The industry needs standards if machine learning is to be adopted at scale. But does it need Hadoop?
by Max Smolaks 23 December 2019
Earlier this month, data management software vendor Cloudera called on the industry to define “universal open standards” for machine learning operations and model governance, the emerging discipline that is quickly becoming known as MLOps.
The idea here is that without a common rulebook, it will be impossible to manage and update thousands of ML models that are expected to be deployed by businesses in the next few years. Common standards will also make it easier to move ML workloads, and their associated datasets, between the environments provided by different software vendors, and between on-premises infrastructure and public clouds.
Cloudera has suggested that the initial set of standards should revolve around Apache Atlas – an open source project that develops a data governance and metadata framework for Hadoop.

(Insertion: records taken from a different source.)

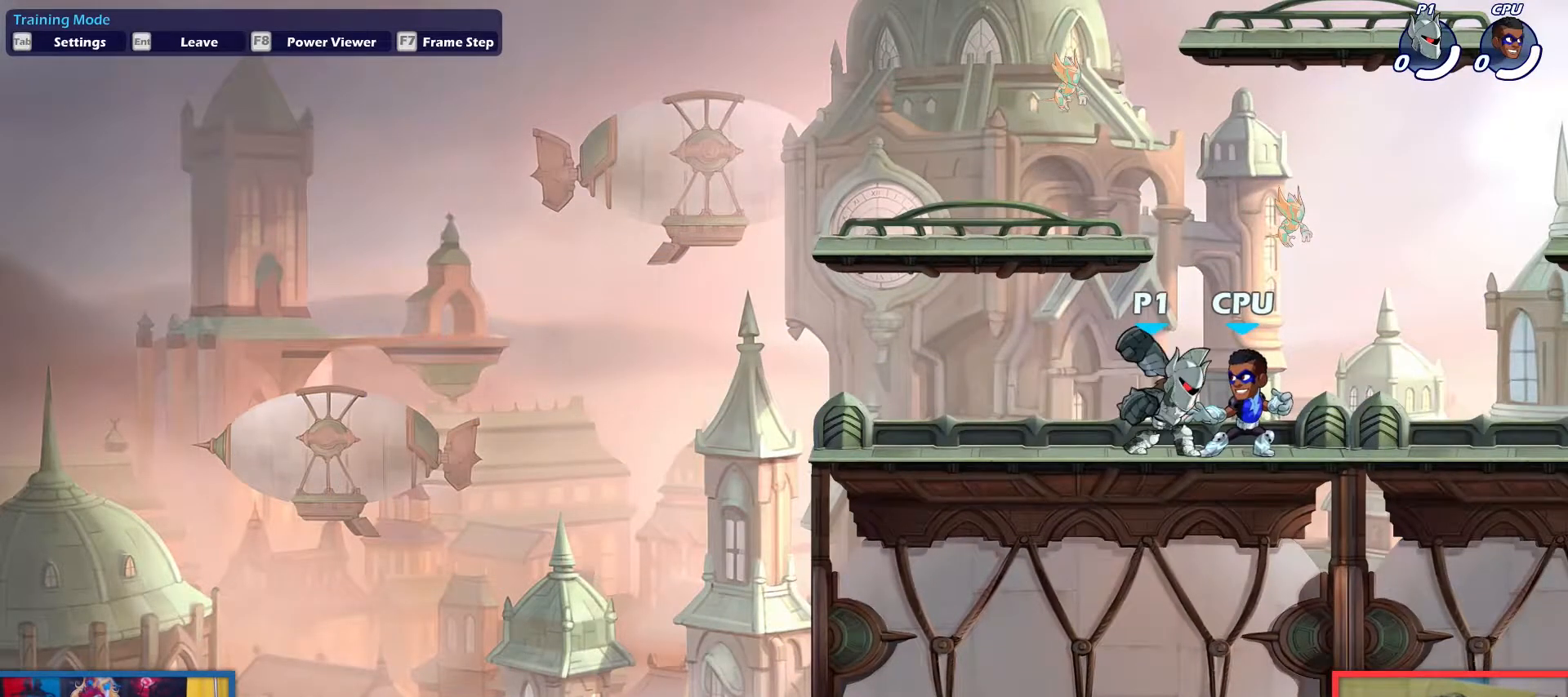
{"keys": [], "events": [[167, "dodge", "down"], [217, "right", "up"], [267, "dodge", "up"], [267, "jump", "down"], [267, "light", "down"], [317, "jump", "up"], [350, "light", "up"]]}
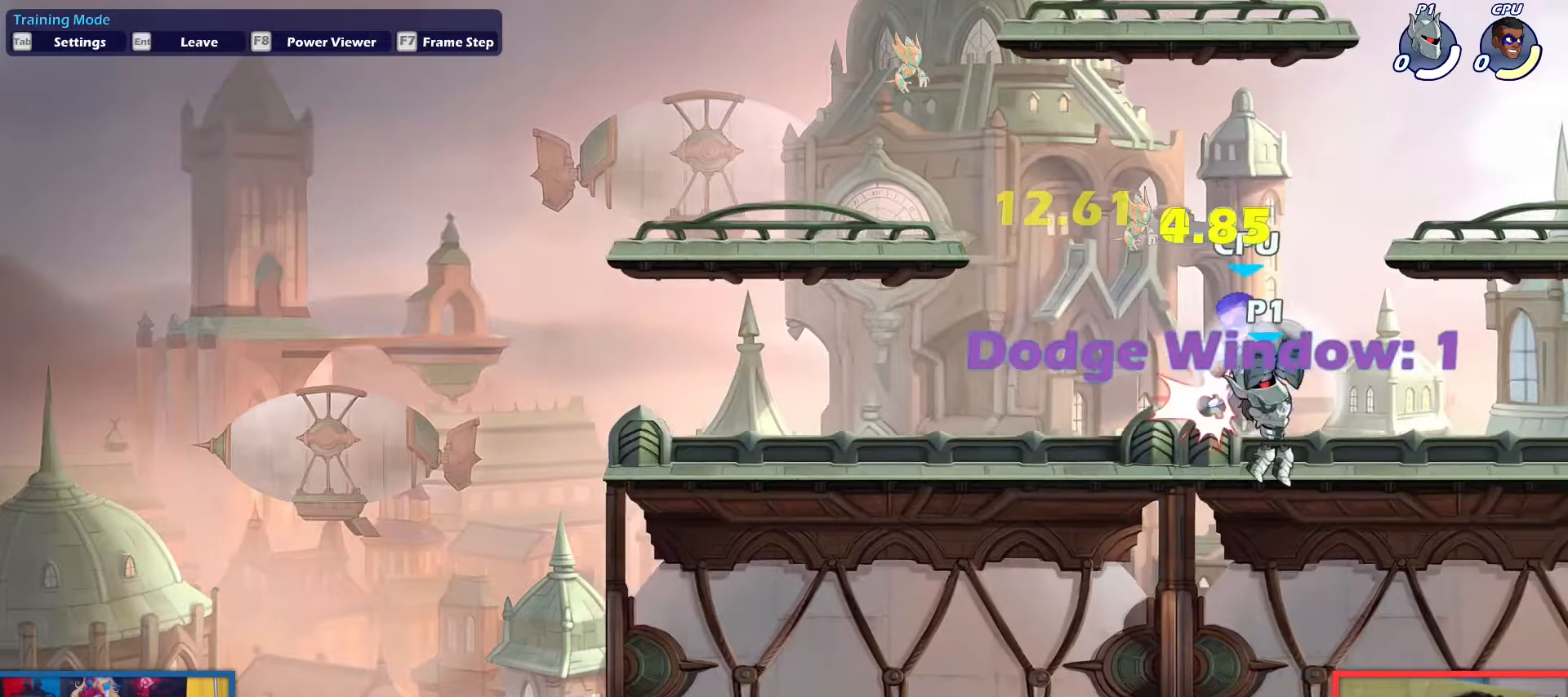
{"keys": ["right"], "events": [[467, "right", "down"]]}
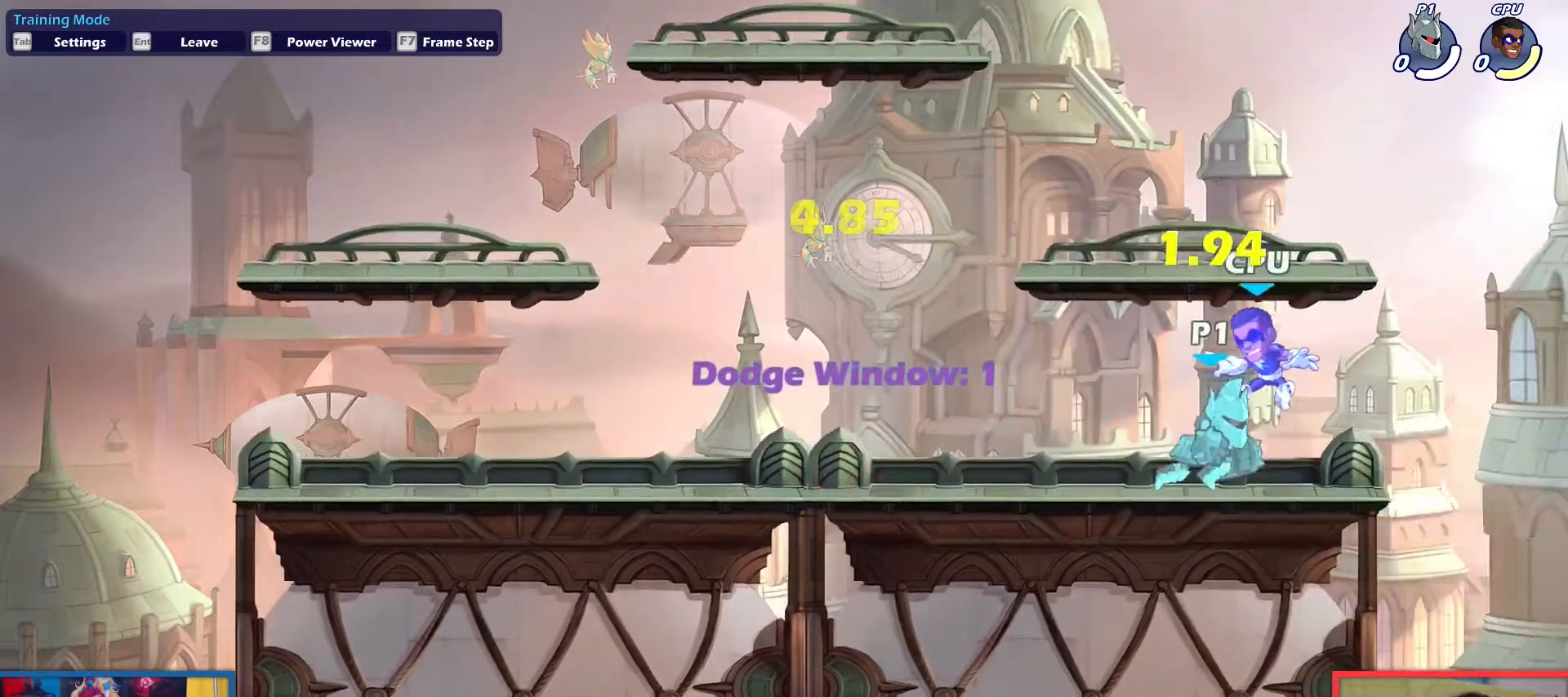
{"keys": ["down", "light", "right"], "events": [[150, "left", "down"], [150, "right", "up"], [283, "dodge", "down"], [384, "down", "down"], [434, "dodge", "up"], [434, "left", "up"], [434, "light", "down"], [434, "right", "down"]]}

Incidentally, the entire Cloudera business was built on Hadoop too.
“We see a lot of organizations that are successful with a handful of models, putting it into production, and having a team to manage. But what happens when that organization wants to scale that up to 100 models, or even 1,000 models, and then the paradigm changes entirely,” Santiago Giraldo, senior product manager for data engineering at Cloudera, told AI Business.
“Some of our clients are in finance, or they’re dealing with fraud, and they’re using machine learning to tackle a very dynamic, very challenging and ever-evolving problem. And for them, that means that they have to constantly be checking these models. They have to deploy models on a daily basis, on a weekly basis, just to keep up with what they’re doing, and it’s incredibly time-intensive and labor-intensive.
“A lot of these organizations had already begun to set out and said you know, we need to find a way of formalizing this and making it repeatable, making it manageable and being able to do this at scale. And to their testament, they started working on their own things.”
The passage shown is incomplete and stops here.